There is, of course, no chance of active resistance, even from the Bey, for Italy cannot fight alone, and would be mad to join Germany for an invasion, even if that course were not prohibited by the open declaration of the Italian Republicans that they will not break their alliance with the Republican people of France. England, again, has little interest in the matter, and no means of effective action. The people would not endure a breach with France, except for most serious menace to their own interests, and there is no such menace apparent. France cannot enter Egypt via Tunis, and as for her control of the Mediterranean, of which so much is said, it will be as against this country no greater when she reigns in Tunis than it was before. Once in possession of Biserta, and still more of Lake Faroun turned into an inland sea or vast dock, she can, no doubt, at pleasure bar our nearest route to India ; but she can

do it just as easily now from Toulon, Marseilles, and the ports of Corsica. In other words, she can do it when she

pleases, at the cost of a great naval war, in which her chances would be frightfully diminished by the possession of Tunis. England, not France, would in such a war have the assistance of the Italian Fleet ; and if the French Fleet were beaten, a third of her Army and a vast colonial possession would lie at our mercy. Her risk from war with England is almost indefinitely increased. Our resources for invasion re- main just what they were, while France, in taking Tunis, increases the importance of maritime supremacy,—that is, increases the importance of the element on which England can fight best. There is, therefore, no reason of material interest for throwing the world out of gear or stopping its progress, as it would be stopped, by any collision between England and France, or still more, by any threat of war. The language of the Conservative Party upon that subject is the language of irresponsible men, whose theories about the route to India would logically compel England to wage war with the whole world, ex- cept, perhaps, Germany and Sweden. But we think the Foreign Office should declare that the method of attack on Tunis makes England distrustful of her partnership with France in Egypt, and should urge strongly, in the general interest of humanity, that as France claims all power in the Regency, she must assume, also, all responsibility.
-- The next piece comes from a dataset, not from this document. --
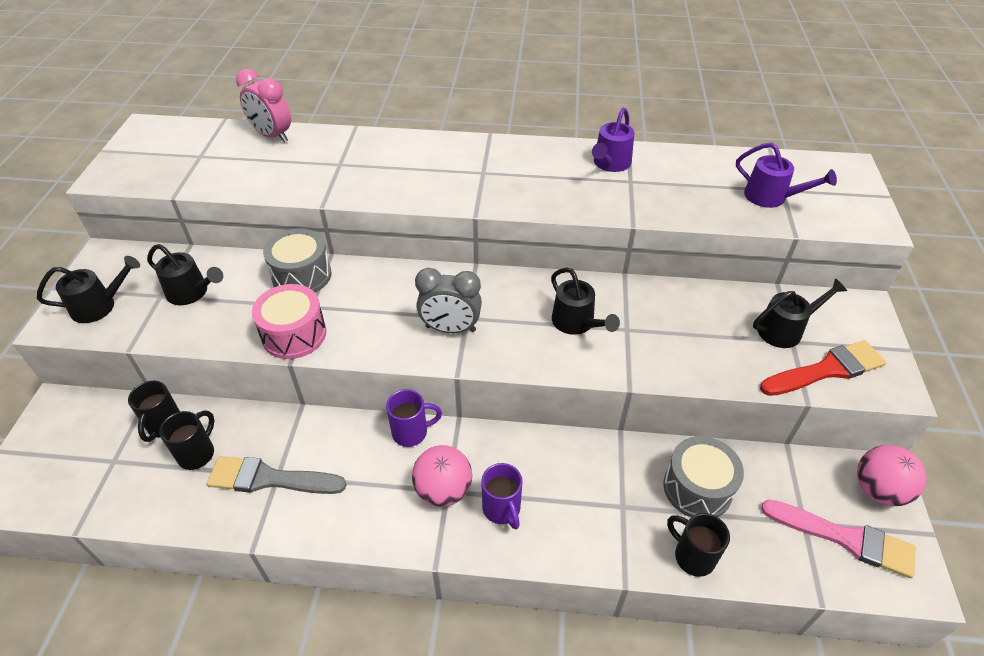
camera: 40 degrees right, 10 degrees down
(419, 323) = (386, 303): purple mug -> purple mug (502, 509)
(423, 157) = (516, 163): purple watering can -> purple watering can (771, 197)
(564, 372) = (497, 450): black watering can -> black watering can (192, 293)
She ought to be urged to annex, and lus to give the Tunisians the settled and durable civilised government, the order, the equal justice, and the means of enlightenment which are the compensations for loss of independence. As matters stand, France will be able to veto any treaty the Bey may make, or any industrial conces- sion he may grant, or any law he may wish to proclaim, without being able to order him to tolerate converts, or set up schools, or establish Courts which shall regard all Christian evidence as equal to that of Mahommedans. She will, in fact, be able to secure everything except enlightened progress —a monstrous position, which destroys the only solid justifica- tion for her aggression.